Misha Angrist, assistant professor at the Duke Institute for Genome Sciences & Policy, says the biggest “bottleneck” within the industry is interpretation.
“With 23andMe, the FDA said you cannot tell people what this genetic information means for their health,” he says. “You can tell them about their ancestry or a gene that may make their pee smell funny if they eat asparagus, but you may not go into detail about what this means. So the question becomes, who gets to interpret this?”
Angrist says giving this information to parents makes sense, but cautions that introducing genome scans on a mass clinical scale within the next five years would inundate the medical world and consumers since they will provide too much information on too wide of a playing field.
“It is the ‘drinking from a fire hose’ problem,” she says.
Health Insurance and Prevention
The Genetic Information Nondiscrimination Act (GINA), signed by President George W. Bush in 2008, protects Americans from being discriminated against based on their genetic information in regards to health insurance and employment. The act promises “personalized medicine without fear of discrimination.”
Insurers have become even more regulated since GINA passed with the Affordable Care Act becoming law two years later, which mandates that no individual can be charged more by insurers for having a pre-existing condition. In the past, sick individuals could be charged up to five times as much for coverage as healthier or younger enrollees. Now, that ratio has been reduced to three-to-one, as far as what insurers can charger older and sicker people compared to what they charge young and healthy people.
Kahn says the only way genetic information would impact the health-insurance industry would be if GINA changes in response to advanced genome technology.
“Today, we spread the risk around, which is the whole point of community-based insurance,” he says. “They can’t use this information unless federal law is changed.”
Laura Lyman Rodriguez, director of the division of policy, communications and education at the National Human Genome Research Institute, says it’s unlikely GINA would ever be reversed, even as genomics continues to advance.
“I think where risk assessment is important is in clinical care. It’s increasingly important for physicians to know about it to guide care,” Lyman Rodriguez says. “So much of what we actually develop has to be with how and when we live our lives.
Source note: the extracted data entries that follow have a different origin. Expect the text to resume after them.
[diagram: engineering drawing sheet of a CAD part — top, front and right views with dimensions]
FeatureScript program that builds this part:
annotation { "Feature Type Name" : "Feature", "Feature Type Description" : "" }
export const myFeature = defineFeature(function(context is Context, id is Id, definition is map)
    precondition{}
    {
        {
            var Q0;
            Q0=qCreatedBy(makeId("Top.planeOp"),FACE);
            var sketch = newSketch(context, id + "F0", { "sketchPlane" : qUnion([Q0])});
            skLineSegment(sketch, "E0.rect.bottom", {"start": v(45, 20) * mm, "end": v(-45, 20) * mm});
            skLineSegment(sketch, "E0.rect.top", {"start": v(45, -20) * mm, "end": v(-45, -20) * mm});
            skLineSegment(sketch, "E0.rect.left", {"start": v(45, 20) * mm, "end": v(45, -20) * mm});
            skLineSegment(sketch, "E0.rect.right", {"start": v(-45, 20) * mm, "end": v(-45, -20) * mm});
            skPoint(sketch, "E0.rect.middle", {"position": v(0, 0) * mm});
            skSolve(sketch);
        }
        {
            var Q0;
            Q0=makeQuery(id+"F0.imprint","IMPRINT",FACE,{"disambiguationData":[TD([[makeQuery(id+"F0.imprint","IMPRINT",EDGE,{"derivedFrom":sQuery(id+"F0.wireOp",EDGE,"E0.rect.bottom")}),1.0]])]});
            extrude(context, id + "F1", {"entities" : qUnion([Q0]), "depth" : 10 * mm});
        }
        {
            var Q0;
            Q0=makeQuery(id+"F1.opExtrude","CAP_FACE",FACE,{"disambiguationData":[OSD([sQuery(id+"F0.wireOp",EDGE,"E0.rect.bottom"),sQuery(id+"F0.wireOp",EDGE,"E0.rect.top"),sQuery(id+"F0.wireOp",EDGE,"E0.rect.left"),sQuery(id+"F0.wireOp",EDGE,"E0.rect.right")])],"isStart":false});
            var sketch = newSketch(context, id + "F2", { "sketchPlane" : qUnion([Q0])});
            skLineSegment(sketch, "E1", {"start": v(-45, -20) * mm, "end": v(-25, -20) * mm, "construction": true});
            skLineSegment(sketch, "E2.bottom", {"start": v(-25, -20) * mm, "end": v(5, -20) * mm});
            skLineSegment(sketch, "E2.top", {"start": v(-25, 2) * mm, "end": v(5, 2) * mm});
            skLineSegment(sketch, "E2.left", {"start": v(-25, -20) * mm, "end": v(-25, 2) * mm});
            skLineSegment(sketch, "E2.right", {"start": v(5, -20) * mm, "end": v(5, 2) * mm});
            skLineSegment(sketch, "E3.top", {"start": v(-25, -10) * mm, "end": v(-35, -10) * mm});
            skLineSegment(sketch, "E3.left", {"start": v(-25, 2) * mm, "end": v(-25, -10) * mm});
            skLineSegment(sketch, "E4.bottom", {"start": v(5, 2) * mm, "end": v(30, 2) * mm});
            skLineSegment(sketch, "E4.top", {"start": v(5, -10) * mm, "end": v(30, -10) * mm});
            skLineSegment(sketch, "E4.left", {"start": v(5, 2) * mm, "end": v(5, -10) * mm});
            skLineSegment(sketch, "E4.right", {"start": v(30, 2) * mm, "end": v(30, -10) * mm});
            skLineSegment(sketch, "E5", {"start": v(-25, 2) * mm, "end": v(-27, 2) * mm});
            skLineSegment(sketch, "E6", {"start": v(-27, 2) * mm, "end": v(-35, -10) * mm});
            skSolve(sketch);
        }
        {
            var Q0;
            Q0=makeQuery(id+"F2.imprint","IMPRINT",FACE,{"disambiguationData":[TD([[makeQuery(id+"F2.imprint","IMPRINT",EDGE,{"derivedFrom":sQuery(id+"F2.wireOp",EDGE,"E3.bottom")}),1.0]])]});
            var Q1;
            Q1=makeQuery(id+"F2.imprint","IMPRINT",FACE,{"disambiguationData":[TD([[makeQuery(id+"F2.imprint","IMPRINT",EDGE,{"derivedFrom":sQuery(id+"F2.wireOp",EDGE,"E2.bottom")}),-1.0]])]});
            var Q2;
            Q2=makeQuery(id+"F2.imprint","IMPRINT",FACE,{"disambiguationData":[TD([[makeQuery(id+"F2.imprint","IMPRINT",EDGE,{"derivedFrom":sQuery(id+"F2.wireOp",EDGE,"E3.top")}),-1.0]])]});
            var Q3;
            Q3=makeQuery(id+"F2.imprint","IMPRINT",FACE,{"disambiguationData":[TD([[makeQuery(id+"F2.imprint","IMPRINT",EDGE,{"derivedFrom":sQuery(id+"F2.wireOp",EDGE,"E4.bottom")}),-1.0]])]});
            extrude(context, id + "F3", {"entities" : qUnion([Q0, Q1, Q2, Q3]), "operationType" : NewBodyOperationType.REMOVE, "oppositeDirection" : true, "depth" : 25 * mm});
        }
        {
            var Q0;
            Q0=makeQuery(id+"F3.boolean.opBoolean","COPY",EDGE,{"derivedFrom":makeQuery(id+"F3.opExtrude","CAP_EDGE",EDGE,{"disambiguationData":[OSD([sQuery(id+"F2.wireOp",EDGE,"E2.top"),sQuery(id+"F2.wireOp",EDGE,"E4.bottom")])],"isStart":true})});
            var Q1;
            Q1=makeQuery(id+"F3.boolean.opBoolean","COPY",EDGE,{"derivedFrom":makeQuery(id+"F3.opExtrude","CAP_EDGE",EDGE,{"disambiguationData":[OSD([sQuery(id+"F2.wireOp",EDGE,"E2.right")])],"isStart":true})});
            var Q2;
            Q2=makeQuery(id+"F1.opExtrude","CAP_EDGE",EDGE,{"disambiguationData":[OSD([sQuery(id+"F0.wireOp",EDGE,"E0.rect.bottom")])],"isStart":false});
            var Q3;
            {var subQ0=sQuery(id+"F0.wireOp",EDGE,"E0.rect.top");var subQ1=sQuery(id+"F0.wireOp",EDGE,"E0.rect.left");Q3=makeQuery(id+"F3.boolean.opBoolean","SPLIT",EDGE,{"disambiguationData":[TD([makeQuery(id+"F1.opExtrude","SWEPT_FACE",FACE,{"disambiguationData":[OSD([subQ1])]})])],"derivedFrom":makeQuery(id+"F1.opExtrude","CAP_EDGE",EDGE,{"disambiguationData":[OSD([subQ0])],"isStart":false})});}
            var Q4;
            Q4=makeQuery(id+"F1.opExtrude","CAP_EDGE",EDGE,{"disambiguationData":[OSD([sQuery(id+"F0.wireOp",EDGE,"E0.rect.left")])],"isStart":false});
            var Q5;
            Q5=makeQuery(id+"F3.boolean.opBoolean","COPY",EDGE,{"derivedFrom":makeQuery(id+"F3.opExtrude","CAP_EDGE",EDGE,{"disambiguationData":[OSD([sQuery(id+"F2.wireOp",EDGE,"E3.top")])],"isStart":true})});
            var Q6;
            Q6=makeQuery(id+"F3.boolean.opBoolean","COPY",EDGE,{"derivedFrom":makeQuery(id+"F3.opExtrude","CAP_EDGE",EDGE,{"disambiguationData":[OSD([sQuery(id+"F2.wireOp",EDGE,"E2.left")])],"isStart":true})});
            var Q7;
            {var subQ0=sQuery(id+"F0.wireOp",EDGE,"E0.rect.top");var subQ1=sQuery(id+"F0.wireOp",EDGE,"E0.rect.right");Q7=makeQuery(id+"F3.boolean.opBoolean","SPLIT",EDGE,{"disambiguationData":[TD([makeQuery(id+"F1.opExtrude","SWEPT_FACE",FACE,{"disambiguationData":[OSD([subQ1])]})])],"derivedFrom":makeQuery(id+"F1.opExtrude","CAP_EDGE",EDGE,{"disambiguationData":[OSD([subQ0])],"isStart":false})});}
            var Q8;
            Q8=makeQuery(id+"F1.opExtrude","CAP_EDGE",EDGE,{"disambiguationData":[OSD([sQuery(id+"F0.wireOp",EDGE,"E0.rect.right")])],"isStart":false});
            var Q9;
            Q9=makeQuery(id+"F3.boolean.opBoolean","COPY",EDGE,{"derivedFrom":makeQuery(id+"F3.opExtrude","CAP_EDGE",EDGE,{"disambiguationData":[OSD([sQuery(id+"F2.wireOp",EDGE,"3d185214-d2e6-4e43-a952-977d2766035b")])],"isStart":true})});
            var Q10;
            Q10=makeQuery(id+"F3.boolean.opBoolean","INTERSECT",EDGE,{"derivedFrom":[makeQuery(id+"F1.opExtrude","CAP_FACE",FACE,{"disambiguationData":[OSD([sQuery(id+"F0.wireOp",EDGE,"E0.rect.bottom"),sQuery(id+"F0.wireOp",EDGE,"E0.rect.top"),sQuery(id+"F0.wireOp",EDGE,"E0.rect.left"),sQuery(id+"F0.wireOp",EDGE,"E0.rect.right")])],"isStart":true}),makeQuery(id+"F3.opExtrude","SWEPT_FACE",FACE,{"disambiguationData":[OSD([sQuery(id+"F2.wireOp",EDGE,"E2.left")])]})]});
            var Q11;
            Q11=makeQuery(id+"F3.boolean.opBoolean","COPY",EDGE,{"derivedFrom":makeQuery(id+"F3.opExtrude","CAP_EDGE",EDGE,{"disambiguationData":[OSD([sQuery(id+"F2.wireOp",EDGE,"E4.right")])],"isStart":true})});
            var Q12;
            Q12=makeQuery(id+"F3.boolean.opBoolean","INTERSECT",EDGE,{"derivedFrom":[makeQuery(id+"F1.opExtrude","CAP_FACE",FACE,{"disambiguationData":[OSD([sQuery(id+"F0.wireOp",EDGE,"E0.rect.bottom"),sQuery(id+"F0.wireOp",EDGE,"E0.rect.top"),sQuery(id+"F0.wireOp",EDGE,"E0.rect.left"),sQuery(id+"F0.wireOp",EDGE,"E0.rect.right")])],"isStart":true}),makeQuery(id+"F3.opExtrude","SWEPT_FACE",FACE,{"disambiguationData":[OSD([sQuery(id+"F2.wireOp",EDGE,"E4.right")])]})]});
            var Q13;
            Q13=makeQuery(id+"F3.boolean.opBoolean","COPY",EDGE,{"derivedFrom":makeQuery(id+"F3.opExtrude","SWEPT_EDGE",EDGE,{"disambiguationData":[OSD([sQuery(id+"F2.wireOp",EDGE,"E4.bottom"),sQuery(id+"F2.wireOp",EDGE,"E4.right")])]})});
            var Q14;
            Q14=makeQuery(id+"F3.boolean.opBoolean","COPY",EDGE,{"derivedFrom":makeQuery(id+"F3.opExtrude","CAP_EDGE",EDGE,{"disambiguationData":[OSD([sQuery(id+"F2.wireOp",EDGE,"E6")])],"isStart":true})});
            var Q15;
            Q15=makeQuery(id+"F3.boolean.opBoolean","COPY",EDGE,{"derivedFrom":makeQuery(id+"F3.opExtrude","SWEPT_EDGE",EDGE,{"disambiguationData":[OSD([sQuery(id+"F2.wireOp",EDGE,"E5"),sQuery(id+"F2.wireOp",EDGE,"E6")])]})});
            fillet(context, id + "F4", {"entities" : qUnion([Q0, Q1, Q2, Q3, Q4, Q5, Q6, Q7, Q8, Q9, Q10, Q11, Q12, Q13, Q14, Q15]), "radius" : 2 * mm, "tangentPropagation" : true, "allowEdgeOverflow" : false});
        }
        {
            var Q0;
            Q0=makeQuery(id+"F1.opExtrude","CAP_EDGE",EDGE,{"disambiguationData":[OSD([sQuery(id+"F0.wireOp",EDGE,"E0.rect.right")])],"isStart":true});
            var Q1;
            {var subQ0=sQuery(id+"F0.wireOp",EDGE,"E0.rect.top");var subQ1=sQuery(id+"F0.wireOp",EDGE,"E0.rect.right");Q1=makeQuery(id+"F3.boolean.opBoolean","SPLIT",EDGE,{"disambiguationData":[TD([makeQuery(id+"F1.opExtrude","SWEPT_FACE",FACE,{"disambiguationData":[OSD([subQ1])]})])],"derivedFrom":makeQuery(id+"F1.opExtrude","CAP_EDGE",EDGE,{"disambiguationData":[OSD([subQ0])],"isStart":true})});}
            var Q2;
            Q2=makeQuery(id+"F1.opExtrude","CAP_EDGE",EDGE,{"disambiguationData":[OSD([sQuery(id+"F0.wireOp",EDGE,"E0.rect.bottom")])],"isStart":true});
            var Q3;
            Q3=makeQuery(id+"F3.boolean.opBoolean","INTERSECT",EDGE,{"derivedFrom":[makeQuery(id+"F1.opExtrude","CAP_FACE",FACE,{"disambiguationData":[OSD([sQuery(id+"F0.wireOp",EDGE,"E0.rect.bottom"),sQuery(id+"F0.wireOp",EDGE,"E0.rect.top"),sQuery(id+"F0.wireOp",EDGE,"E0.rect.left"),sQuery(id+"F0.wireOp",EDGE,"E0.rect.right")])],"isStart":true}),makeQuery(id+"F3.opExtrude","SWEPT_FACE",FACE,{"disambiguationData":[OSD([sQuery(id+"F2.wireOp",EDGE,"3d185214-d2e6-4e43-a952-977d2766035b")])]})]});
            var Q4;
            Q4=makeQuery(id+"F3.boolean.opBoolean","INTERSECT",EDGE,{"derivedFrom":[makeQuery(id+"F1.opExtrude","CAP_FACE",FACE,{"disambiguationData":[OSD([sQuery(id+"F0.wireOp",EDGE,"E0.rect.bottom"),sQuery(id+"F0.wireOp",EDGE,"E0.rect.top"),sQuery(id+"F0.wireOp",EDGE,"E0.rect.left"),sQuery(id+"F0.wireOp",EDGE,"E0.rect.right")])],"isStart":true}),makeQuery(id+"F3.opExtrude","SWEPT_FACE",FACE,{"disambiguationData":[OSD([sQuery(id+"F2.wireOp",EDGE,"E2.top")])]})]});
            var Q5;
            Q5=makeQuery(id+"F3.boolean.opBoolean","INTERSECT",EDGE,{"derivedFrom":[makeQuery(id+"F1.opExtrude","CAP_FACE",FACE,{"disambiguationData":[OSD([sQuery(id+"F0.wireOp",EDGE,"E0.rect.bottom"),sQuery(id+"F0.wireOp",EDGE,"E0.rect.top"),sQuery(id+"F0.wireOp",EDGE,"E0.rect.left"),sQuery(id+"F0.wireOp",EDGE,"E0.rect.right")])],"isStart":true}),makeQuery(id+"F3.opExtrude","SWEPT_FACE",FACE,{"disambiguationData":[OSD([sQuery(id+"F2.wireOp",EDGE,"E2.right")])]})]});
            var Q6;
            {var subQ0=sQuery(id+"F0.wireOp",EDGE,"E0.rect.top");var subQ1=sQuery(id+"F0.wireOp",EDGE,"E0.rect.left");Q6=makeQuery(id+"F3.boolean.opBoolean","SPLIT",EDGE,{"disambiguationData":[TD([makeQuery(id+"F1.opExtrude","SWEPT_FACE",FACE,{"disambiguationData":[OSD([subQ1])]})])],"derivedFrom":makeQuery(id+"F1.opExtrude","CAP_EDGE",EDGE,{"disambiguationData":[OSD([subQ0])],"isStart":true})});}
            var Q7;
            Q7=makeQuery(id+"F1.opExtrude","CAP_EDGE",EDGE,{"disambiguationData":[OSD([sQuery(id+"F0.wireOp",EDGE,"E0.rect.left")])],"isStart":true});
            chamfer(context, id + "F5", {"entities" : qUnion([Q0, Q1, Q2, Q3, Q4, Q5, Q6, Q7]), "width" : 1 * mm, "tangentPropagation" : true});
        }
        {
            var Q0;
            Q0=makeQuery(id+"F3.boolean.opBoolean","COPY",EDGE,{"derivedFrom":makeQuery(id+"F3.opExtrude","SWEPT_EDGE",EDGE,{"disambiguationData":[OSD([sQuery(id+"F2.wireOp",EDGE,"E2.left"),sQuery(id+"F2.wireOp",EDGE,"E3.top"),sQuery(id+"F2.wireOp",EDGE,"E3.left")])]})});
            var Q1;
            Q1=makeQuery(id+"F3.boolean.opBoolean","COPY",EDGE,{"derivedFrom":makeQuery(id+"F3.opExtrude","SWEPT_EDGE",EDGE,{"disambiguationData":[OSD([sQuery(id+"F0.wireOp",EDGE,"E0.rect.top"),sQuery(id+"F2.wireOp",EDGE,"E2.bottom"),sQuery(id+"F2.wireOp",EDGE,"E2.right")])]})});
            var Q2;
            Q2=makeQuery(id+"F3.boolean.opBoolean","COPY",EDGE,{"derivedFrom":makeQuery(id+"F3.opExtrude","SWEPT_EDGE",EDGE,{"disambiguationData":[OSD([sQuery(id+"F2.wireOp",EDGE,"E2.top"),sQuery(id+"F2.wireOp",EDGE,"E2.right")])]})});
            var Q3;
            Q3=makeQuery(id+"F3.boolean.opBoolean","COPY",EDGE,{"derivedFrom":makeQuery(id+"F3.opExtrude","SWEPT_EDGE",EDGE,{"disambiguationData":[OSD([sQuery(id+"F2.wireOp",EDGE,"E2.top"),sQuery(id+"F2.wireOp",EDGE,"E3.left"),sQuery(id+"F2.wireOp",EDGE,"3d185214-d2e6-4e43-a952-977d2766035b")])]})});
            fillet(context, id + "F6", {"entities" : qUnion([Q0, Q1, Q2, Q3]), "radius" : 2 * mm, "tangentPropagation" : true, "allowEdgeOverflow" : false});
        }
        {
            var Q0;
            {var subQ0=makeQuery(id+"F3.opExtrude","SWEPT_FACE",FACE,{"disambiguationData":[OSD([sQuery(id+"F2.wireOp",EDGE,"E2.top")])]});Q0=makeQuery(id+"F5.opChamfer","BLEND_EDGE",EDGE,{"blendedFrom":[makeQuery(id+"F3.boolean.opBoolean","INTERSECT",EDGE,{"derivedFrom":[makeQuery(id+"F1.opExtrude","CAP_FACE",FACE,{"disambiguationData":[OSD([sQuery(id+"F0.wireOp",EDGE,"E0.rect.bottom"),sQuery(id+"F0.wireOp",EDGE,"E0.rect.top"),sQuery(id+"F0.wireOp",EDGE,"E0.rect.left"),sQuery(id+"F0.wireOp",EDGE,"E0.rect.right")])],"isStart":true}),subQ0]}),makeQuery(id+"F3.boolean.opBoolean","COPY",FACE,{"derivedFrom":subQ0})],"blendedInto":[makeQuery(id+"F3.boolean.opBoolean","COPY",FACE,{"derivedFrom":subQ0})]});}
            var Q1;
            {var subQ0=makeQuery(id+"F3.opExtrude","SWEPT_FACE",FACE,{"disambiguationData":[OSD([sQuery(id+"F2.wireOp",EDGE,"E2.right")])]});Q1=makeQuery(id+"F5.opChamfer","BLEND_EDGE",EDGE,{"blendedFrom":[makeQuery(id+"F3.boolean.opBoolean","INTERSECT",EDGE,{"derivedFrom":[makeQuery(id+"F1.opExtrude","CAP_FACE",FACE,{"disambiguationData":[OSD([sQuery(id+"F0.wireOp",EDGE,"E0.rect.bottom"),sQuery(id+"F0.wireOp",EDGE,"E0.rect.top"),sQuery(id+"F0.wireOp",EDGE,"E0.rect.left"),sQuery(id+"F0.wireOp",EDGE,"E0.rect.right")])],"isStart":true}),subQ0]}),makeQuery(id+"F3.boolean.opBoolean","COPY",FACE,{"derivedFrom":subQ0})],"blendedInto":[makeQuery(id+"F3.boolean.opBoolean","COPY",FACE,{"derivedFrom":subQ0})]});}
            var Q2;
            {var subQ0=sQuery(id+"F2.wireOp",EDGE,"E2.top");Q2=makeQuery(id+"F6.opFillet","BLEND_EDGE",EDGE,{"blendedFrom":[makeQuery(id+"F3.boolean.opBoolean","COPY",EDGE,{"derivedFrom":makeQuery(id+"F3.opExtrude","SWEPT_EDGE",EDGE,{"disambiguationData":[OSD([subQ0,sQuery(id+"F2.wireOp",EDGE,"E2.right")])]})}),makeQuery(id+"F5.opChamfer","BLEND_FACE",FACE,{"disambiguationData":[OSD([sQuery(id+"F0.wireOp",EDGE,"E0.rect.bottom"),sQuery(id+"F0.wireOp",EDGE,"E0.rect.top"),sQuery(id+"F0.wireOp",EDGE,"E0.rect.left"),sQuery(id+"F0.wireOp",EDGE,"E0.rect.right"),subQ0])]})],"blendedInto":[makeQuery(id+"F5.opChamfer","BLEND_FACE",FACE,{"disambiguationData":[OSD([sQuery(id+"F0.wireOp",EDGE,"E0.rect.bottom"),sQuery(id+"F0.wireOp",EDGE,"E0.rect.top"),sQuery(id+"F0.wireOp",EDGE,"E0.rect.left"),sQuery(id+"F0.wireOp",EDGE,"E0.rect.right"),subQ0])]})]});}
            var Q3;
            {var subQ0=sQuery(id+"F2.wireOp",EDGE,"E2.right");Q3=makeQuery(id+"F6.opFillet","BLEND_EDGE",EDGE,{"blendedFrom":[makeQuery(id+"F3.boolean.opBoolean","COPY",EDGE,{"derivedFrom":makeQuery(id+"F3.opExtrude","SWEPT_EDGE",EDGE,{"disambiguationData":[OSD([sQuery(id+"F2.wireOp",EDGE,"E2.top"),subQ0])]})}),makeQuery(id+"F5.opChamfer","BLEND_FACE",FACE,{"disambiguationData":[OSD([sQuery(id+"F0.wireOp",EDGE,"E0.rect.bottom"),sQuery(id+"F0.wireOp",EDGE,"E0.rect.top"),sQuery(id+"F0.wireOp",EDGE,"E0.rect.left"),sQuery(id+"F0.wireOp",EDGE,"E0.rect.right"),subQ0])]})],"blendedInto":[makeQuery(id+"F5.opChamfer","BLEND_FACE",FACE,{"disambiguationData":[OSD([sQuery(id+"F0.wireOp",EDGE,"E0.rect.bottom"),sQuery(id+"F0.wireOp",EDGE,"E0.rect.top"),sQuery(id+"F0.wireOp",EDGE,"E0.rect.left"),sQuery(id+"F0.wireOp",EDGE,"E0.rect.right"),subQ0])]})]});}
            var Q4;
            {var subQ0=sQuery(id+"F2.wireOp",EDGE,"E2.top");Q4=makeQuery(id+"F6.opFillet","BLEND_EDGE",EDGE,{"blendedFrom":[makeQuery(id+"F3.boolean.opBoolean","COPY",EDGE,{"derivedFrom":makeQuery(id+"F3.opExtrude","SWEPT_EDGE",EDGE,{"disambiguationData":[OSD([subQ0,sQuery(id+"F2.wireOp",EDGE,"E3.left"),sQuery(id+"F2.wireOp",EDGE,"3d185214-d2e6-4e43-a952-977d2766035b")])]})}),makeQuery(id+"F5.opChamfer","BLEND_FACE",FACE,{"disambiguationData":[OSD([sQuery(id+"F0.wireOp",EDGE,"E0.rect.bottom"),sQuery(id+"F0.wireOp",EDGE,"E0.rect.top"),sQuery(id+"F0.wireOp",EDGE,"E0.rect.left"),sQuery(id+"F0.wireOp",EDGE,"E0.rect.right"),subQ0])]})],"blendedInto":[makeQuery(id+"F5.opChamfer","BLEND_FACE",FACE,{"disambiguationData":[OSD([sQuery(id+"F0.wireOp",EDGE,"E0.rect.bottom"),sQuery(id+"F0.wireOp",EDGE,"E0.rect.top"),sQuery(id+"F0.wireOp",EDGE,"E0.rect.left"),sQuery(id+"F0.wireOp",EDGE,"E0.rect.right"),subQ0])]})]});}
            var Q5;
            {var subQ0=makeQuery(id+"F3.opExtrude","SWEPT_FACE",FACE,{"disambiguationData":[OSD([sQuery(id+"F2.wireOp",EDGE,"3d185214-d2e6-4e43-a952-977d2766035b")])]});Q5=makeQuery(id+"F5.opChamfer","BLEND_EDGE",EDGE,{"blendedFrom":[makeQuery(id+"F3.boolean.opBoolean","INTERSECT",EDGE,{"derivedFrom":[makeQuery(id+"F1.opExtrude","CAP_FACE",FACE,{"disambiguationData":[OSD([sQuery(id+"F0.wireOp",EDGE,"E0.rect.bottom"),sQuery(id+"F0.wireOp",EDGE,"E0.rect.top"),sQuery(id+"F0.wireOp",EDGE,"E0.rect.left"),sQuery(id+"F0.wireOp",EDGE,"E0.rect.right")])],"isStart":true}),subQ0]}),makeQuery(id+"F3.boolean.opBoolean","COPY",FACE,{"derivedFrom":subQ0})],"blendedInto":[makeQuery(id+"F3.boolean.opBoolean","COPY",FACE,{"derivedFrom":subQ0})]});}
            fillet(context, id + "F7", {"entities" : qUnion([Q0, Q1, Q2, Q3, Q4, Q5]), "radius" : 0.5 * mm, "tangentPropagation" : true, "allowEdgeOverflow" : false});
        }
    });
Something about your genomics, at the base level of information, means you can make different interventions in preventative ways: exercising more, not living on macaroni and cheese, or choosing a particular drug or course of treatment.”
Life Insurance and Long-Term Care
While health-insurance industry would not be able to charge individuals more based on their genomic data, Lawrence Brody, chief and senior investigator at the Genome Technology Branch of the National Human Genome Research Institute, points out life insurance and long-term care don’t not fall under the rules of GINA.
“If you have a motorcycle, it changes your life insurance rates,” Brody points out. “If you work as a roofer, it changes your rates, so clearly they can separate out people who are prone to Type 2 diabetes [with genomic information] and actuaries would love to use that type of information.”
But breaking down those seeking insurance by who is susceptible to heart disease versus muscle disease and conducting risk assessment based on these stats may leave life insurers with very few people to insure, or that they actually want to insure, Brody says.
“The question is for life insurance is ‘will [these stats] be useful tools?’” he says. “If they turn out to be, we do have societal issues, such as if you can actually be compelled to give over a genetic result or to take a genetic test.”